## Information provided:
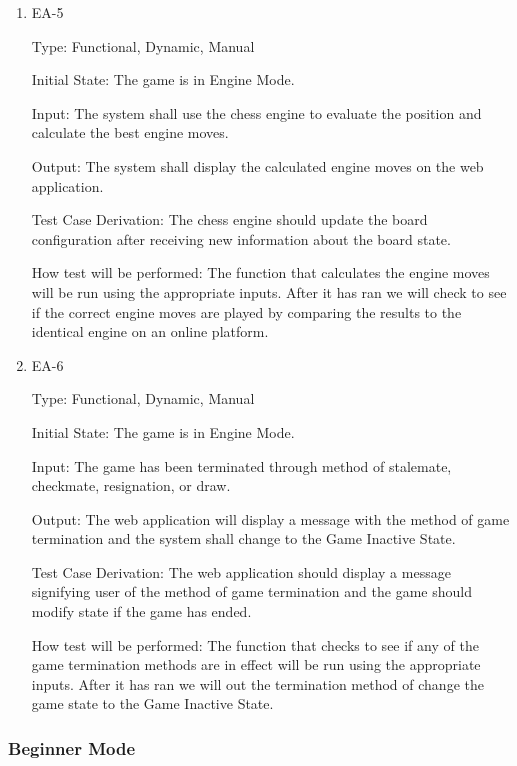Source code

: \documentclass[12pt, titlepage]{article}
\begin{document}
\begin{enumerate}
    \item{EA-5\\}

    Type: Functional, Dynamic, Manual
                      
    Initial State: The game is in Engine Mode.
                        
    Input: The system shall use the chess engine to evaluate the position and calculate the best
    engine moves.
                        
    Output: The system shall display the calculated engine moves on the web application.
                        
    Test Case Derivation: The chess engine should update the board configuration after receiving new information about the board state. 

    How test will be performed: The function that calculates the engine moves
    will be run using the appropriate inputs. After it has ran we will check to see if the correct engine moves are played
    by comparing the results to the identical engine on an online platform.

    \item{EA-6\\}

    Type: Functional, Dynamic, Manual
                      
    Initial State: The game is in Engine Mode.
                        
    Input: The game has been terminated through method of stalemate, checkmate, resignation, or draw.
                        
    Output: The web application will display a message with the method of game termination and the
    system shall change to the Game Inactive State.
                        
    Test Case Derivation: The web application should display a message signifying user of the method of game termination
    and the game should modify state if the game has ended.

    How test will be performed: The function that checks to see if any of the game termination methods are in effect
    will be run using the appropriate inputs. After it has ran we will out the termination method of change the
    game state to the Game Inactive State.

  \end{enumerate}
   
  \subsubsection{Beginner Mode}
\end{document}
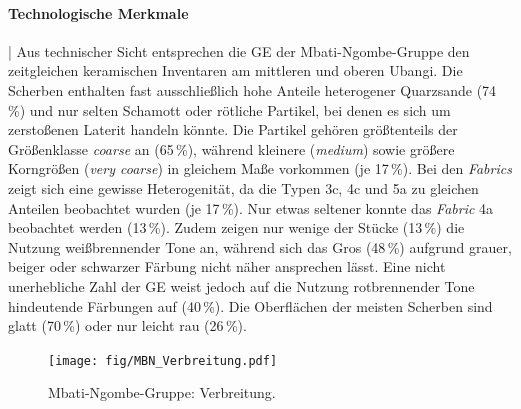 \paragraph{Technologische Merkmale}\hspace{-.5em}|\hspace{.5em}%
Aus technischer Sicht entsprechen die GE der Mbati-Ngombe-Gruppe den zeitgleichen keramischen Inventaren am mittleren und oberen \mbox{Ubangi}. Die Scherben enthalten fast ausschließlich hohe Anteile heterogener Quarzsande (74\,\%) und nur selten Schamott oder rötliche Partikel, bei denen es sich um zerstoßenen Laterit handeln könnte. Die Partikel gehören größtenteils der Größenklasse \textit{coarse} an (65\,\%), während kleinere (\textit{medium}) sowie größere Korngrößen (\textit{very coarse}) in gleichem Maße vorkommen (je 17\,\%). Bei den \textit{Fabrics} zeigt sich eine gewisse Heterogenität, da die Typen 3c, 4c und 5a zu gleichen Anteilen beobachtet wurden (je 17\,\%). Nur etwas seltener konnte das \textit{Fabric} 4a beobachtet werden (13\,\%). Zudem zeigen nur wenige der Stücke (13\,\%) die Nutzung weißbrennender Tone an, während sich das Gros (48\,\%) aufgrund grauer, beiger oder schwarzer Färbung nicht näher ansprechen lässt. Eine nicht unerhebliche Zahl der GE weist jedoch auf die Nutzung rotbrennender Tone hindeutende Färbungen auf (40\,\%). Die Oberflächen der meisten Scherben sind glatt (70\,\%) oder nur leicht rau (26\,\%).

\begin{figure}[p]
	\centering
	\texttt{[image: fig/MBN\_Verbreitung.pdf]}
	\caption{Mbati-Ngombe-Gruppe: Verbreitung.}
	\label{fig:MBN_Verbreitung}
\end{figure}


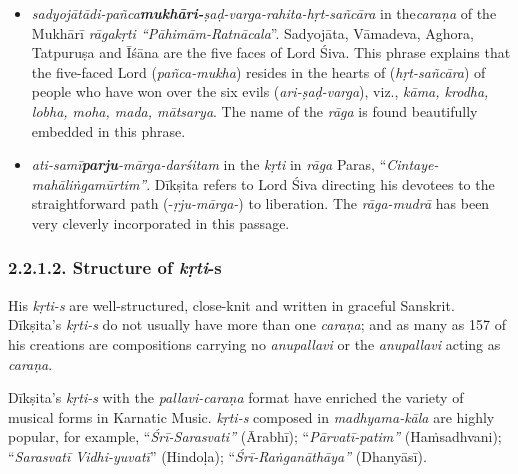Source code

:\begin{itemize}
 \item \textit{sadyojātādi-pañca\textbf{mukhāri-}ṣaḍ-varga-rahita-hṛt-sañcāra} in the\break \textit{caraṇa} of the Mukhārī\textit{ rāgakṛti “Pāhimām-Ratnācala}”. Sadyojāta, Vāmadeva, Aghora, Tatpuruṣa and Īśāna are the five faces of Lord Śiva. This phrase explains that the five-faced Lord (\textit{pañca-mukha}) resides in the hearts of (\textit{hṛt-sañcāra}) of people who have won over the six evils (\textit{ari-ṣaḍ-varga}), viz., \textit{kāma, krodha, lobha, moha, mada, mātsarya}. The name of the \textit{rāga} is found beautifully embedded in this phrase.

 \item \textit{ati-samī\textbf{parju}-mārga-darśitam} in the \textit{kṛti} in \textit{rāga} Paras, “\textit{Cintaye-mahāliṅgamūrtim”}. Dīkṣita refers to Lord Śiva directing his devotees to the straightforward path (-\textit{ṛju-mārga-}) to liberation. The \textit{rāga-mudrā} has been very cleverly incorporated in this passage.

\end{itemize}


\subsubsection*{2.2.1.2. Structure of \textit{kṛti}-s}

His \textit{kṛti-s} are well-structured, close-knit and written in graceful Sanskrit. Dīkṣita’s \textit{kṛti-s} do not usually have more than one \textit{caraṇa}; and as many as 157 of his creations are compositions carrying no \textit{anupallavi} or the \textit{anupallavi} acting as \textit{caraṇa}.

Dīkṣita’s \textit{kṛti-s} with the \textit{pallavi-caraṇa} format have enriched the variety of musical forms in Karnatic Music. \textit{kṛti-s} composed in \textit{madhyama-kāla} are highly popular, for example, “\textit{Śrī-Sarasvati”} (Ārabhī); “\textit{Pārvatī-patim”} (Haṁsadhvani); “\textit{Sarasvatī Vidhi-yuvatī}” (Hindoḷa); “\textit{Śrī-Raṅganāthāya”} (Dhanyāsī).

## Activity:
Using the data above, print every line exactly, omitting pictures.

## Task response:
Source code

: \documentclass[12pt, titlepage]{article}
\begin{document}
\begin{enumerate}
    \item{EA-5\\}

    Type: Functional, Dynamic, Manual
                      
    Initial State: The game is in Engine Mode.
                        
    Input: The system shall use the chess engine to evaluate the position and calculate the best
    engine moves.
                        
    Output: The system shall display the calculated engine moves on the web application.
                        
    Test Case Derivation: The chess engine should update the board configuration after receiving new information about the board state. 

    How test will be performed: The function that calculates the engine moves
    will be run using the appropriate inputs. After it has ran we will check to see if the correct engine moves are played
    by comparing the results to the identical engine on an online platform.

    \item{EA-6\\}

    Type: Functional, Dynamic, Manual
                      
    Initial State: The game is in Engine Mode.
                        
    Input: The game has been terminated through method of stalemate, checkmate, resignation, or draw.
                        
    Output: The web application will display a message with the method of game termination and the
    system shall change to the Game Inactive State.
                        
    Test Case Derivation: The web application should display a message signifying user of the method of game termination
    and the game should modify state if the game has ended.

    How test will be performed: The function that checks to see if any of the game termination methods are in effect
    will be run using the appropriate inputs. After it has ran we will out the termination method of change the
    game state to the Game Inactive State.

  \end{enumerate}
   
  \subsubsection{Beginner Mode}
\end{document}
 \paragraph{Technologische Merkmale}\hspace{-.5em}|\hspace{.5em}%
Aus technischer Sicht entsprechen die GE der Mbati-Ngombe-Gruppe den zeitgleichen keramischen Inventaren am mittleren und oberen \mbox{Ubangi}. Die Scherben enthalten fast ausschließlich hohe Anteile heterogener Quarzsande (74\,\%) und nur selten Schamott oder rötliche Partikel, bei denen es sich um zerstoßenen Laterit handeln könnte. Die Partikel gehören größtenteils der Größenklasse \textit{coarse} an (65\,\%), während kleinere (\textit{medium}) sowie größere Korngrößen (\textit{very coarse}) in gleichem Maße vorkommen (je 17\,\%). Bei den \textit{Fabrics} zeigt sich eine gewisse Heterogenität, da die Typen 3c, 4c und 5a zu gleichen Anteilen beobachtet wurden (je 17\,\%). Nur etwas seltener konnte das \textit{Fabric} 4a beobachtet werden (13\,\%). Zudem zeigen nur wenige der Stücke (13\,\%) die Nutzung weißbrennender Tone an, während sich das Gros (48\,\%) aufgrund grauer, beiger oder schwarzer Färbung nicht näher ansprechen lässt. Eine nicht unerhebliche Zahl der GE weist jedoch auf die Nutzung rotbrennender Tone hindeutende Färbungen auf (40\,\%). Die Oberflächen der meisten Scherben sind glatt (70\,\%) oder nur leicht rau (26\,\%).

\begin{figure}[p]
	\centering
	\texttt{[image: fig/MBN\_Verbreitung.pdf]}
	\caption{Mbati-Ngombe-Gruppe: Verbreitung.}
	\label{fig:MBN_Verbreitung}
\end{figure}


Source code

:\begin{itemize}
 \item \textit{sadyojātādi-pañca\textbf{mukhāri-}ṣaḍ-varga-rahita-hṛt-sañcāra} in the\break \textit{caraṇa} of the Mukhārī\textit{ rāgakṛti “Pāhimām-Ratnācala}”. Sadyojāta, Vāmadeva, Aghora, Tatpuruṣa and Īśāna are the five faces of Lord Śiva. This phrase explains that the five-faced Lord (\textit{pañca-mukha}) resides in the hearts of (\textit{hṛt-sañcāra}) of people who have won over the six evils (\textit{ari-ṣaḍ-varga}), viz., \textit{kāma, krodha, lobha, moha, mada, mātsarya}. The name of the \textit{rāga} is found beautifully embedded in this phrase.

 \item \textit{ati-samī\textbf{parju}-mārga-darśitam} in the \textit{kṛti} in \textit{rāga} Paras, “\textit{Cintaye-mahāliṅgamūrtim”}. Dīkṣita refers to Lord Śiva directing his devotees to the straightforward path (-\textit{ṛju-mārga-}) to liberation. The \textit{rāga-mudrā} has been very cleverly incorporated in this passage.

\end{itemize}


\subsubsection*{2.2.1.2. Structure of \textit{kṛti}-s}

His \textit{kṛti-s} are well-structured, close-knit and written in graceful Sanskrit. Dīkṣita’s \textit{kṛti-s} do not usually have more than one \textit{caraṇa}; and as many as 157 of his creations are compositions carrying no \textit{anupallavi} or the \textit{anupallavi} acting as \textit{caraṇa}.

Dīkṣita’s \textit{kṛti-s} with the \textit{pallavi-caraṇa} format have enriched the variety of musical forms in Karnatic Music. \textit{kṛti-s} composed in \textit{madhyama-kāla} are highly popular, for example, “\textit{Śrī-Sarasvati”} (Ārabhī); “\textit{Pārvatī-patim”} (Haṁsadhvani); “\textit{Sarasvatī Vidhi-yuvatī}” (Hindoḷa); “\textit{Śrī-Raṅganāthāya”} (Dhanyāsī).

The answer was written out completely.